▶ PROBLEM
Determine how many of the lines below include "Martial", then respond with that number and no other text.

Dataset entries
········
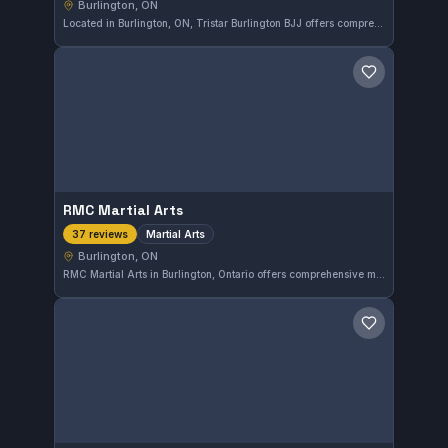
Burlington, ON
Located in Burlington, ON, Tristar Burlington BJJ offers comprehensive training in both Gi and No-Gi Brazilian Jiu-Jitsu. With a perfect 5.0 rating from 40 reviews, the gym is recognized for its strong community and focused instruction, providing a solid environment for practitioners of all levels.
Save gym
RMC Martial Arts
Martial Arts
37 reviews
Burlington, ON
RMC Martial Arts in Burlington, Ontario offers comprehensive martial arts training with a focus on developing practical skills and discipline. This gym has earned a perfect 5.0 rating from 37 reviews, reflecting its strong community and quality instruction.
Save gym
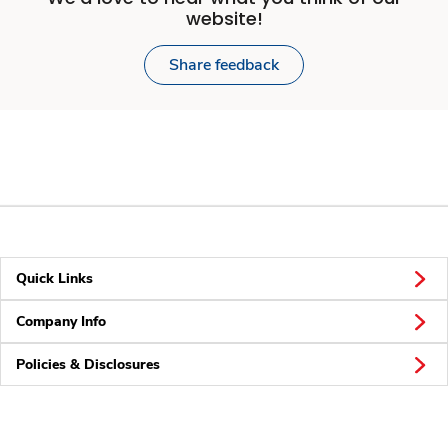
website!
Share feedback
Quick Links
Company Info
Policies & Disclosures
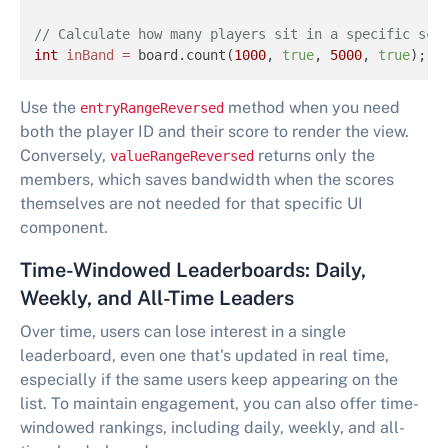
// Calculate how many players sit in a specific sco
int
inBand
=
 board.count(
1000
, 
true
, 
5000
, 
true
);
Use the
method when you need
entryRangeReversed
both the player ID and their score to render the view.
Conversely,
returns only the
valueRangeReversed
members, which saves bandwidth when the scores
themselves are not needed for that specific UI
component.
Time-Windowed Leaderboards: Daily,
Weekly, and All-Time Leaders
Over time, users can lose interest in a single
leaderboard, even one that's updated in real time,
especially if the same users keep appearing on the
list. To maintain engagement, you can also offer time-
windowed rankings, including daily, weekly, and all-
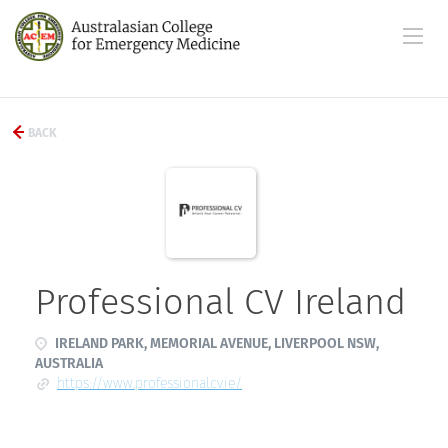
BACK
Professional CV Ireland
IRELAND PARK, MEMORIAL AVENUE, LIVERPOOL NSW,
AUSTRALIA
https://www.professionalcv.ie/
········
▶ SOLUTION TO THE PROBLEM
3